Maribel Ceron Silva, Maria’s daughter, said in this tough time the donations took a small weight off her family.

“My mom has a lot of friends,” Silva said. “But we didn’t expect that [this level of support] would happen.”

The Cook County State’s Attorney’s office has charged Margaret Reed, 44, with aggravated arson and first-degree murder after security footage showed her at the scene of the fire just before it started.

Margaret Reed | Chicago Police
Margaret Reed | Chicago Police

“Once we knew [the fire] was intentional we just wanted to know why someone would do it,” said Marisol Palma, a 22-year-old resident who’s been displaced along with her parents.

Palma said her mother woke her and Palma’s father up at 5 a.m. that morning in a panic urging them to get out of the building. She said her mother then began going door to door waking and warning sleeping residents of the fire while Palma called the police.

Palma said her family and she are now staying with her brother on the South Side while they search for a new apartment.

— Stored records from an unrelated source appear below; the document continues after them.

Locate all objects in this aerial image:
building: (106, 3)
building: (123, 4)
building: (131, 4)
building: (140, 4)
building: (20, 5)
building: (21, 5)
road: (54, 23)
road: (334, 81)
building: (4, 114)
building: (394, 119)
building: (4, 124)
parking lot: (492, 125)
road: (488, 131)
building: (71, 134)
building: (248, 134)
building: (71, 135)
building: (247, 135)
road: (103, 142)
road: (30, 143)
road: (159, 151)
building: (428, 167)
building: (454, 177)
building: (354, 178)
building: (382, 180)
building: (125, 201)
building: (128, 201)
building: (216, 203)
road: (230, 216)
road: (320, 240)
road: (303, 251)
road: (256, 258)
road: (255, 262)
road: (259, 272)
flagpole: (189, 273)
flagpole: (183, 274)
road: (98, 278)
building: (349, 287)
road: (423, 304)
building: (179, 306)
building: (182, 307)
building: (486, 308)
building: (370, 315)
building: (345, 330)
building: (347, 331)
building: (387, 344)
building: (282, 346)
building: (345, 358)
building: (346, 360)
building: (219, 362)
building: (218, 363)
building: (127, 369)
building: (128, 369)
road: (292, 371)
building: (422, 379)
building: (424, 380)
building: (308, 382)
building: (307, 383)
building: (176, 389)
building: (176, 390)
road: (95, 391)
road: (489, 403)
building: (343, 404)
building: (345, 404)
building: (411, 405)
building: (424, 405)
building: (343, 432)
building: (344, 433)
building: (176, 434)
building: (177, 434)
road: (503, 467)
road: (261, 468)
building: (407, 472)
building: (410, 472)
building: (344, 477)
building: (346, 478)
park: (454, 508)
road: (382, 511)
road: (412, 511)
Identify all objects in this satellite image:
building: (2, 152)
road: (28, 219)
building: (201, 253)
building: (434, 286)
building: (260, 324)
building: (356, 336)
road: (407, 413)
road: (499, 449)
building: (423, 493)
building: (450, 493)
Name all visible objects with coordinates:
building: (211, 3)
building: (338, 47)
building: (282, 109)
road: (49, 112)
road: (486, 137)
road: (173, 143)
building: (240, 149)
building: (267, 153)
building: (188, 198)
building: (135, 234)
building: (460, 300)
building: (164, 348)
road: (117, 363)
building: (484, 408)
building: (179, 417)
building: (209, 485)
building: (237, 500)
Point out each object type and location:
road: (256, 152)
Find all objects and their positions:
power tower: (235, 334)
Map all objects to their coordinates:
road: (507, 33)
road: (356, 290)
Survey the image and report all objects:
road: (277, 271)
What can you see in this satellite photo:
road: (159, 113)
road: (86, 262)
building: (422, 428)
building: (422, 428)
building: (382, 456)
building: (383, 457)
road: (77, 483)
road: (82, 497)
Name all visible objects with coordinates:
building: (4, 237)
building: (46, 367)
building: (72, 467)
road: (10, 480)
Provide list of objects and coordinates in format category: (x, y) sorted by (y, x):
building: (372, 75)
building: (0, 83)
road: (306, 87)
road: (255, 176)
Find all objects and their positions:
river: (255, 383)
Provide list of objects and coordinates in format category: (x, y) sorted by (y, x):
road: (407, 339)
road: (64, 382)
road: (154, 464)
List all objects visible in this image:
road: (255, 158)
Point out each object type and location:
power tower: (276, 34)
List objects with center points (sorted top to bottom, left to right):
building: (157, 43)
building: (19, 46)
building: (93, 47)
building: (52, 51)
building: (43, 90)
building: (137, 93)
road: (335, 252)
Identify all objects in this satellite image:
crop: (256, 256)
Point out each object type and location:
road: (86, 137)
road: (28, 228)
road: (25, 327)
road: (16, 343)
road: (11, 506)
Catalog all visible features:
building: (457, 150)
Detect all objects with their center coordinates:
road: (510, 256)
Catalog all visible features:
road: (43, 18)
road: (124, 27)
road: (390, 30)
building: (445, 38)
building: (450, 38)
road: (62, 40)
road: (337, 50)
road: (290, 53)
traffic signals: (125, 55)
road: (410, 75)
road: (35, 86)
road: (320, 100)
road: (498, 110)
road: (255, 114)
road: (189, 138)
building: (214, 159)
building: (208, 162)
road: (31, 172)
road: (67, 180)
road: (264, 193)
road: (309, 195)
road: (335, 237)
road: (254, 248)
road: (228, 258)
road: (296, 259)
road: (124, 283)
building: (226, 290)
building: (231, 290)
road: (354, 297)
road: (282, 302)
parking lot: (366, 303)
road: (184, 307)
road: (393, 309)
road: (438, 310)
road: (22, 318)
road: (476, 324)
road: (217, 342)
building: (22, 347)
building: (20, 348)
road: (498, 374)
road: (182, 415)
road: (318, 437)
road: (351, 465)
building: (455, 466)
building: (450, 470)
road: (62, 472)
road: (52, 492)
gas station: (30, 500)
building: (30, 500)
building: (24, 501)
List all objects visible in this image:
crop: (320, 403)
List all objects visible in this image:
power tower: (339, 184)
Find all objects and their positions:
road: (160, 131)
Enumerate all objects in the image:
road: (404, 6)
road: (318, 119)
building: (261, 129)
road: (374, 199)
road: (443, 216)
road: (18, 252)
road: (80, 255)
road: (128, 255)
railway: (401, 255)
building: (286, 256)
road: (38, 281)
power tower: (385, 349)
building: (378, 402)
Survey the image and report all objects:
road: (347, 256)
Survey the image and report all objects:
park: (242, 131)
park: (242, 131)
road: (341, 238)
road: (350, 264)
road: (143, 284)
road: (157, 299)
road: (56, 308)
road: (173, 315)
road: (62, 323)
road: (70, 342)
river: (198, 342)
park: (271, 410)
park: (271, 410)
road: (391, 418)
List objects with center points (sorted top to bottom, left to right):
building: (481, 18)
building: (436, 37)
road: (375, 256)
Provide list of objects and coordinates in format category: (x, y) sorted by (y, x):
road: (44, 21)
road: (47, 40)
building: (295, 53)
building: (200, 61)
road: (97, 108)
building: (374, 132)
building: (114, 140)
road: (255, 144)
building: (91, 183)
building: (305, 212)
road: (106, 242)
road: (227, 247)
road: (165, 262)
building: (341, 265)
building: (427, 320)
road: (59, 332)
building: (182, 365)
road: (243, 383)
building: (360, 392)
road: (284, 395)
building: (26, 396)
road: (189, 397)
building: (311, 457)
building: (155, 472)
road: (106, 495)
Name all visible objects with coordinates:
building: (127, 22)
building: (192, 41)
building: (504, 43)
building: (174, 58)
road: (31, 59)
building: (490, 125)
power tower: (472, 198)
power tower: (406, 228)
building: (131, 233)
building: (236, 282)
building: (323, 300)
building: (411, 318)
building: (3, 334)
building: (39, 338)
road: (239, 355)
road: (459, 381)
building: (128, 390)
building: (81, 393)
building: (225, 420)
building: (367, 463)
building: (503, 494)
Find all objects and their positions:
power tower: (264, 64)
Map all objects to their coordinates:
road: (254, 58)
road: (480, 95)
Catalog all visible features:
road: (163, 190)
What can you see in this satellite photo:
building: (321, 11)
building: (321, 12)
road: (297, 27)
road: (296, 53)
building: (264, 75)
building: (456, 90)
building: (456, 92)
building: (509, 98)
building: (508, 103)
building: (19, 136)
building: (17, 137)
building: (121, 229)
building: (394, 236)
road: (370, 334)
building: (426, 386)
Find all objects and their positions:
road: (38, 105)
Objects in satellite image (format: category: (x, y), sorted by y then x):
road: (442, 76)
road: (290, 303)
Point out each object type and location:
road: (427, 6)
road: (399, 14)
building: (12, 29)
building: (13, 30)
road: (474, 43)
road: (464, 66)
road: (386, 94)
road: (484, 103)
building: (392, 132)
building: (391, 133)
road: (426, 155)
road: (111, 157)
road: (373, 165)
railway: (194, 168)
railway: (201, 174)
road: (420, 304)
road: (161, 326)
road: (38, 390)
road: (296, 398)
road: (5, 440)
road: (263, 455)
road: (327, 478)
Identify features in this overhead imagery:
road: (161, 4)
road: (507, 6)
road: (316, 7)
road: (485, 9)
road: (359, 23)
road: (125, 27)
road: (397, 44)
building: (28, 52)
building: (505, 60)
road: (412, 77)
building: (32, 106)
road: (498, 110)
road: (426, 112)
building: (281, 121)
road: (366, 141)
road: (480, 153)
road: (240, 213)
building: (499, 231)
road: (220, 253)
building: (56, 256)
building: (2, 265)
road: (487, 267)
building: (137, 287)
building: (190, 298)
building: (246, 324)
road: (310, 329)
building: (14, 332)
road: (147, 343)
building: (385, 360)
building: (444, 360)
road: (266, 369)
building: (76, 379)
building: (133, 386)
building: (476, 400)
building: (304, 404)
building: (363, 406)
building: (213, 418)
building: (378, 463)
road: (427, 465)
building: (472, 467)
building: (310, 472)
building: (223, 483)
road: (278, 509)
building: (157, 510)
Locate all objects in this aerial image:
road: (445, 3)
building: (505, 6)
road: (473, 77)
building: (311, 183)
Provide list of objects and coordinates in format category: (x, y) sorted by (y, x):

Heartland Cafe on Morse Avenue, Sullivan High School and St. Jerome Catholic Church on Lunt Avenue have been accepting donations of clothing, hygiene items and household items for the affected residents. New Field Primary School has specifically been collecting children’s clothing. Nine of the 34 displaced people are children.

Donated goods at New Field Primary School sit ready to go out to Touhy fire victims. | Courtesy of Conrey Callahan Conrey Callahan, principal of New Field, said she’s been warmed by the outpouring of support.

“Yes we’re a community of need, but we’re also a community that can be counted on,” she said.

R Public House raised about $3,000 for the fire victims at a June 9 event. Owner Renee Labrana said those funds came from raffle tickets, tips from some of the servers, 10 percent of the bar’s total sales that day and the sales from a keg courtesy of Empirical Brew Pub.

“I think it says wonderful things about the neighborhood,” Labrana said.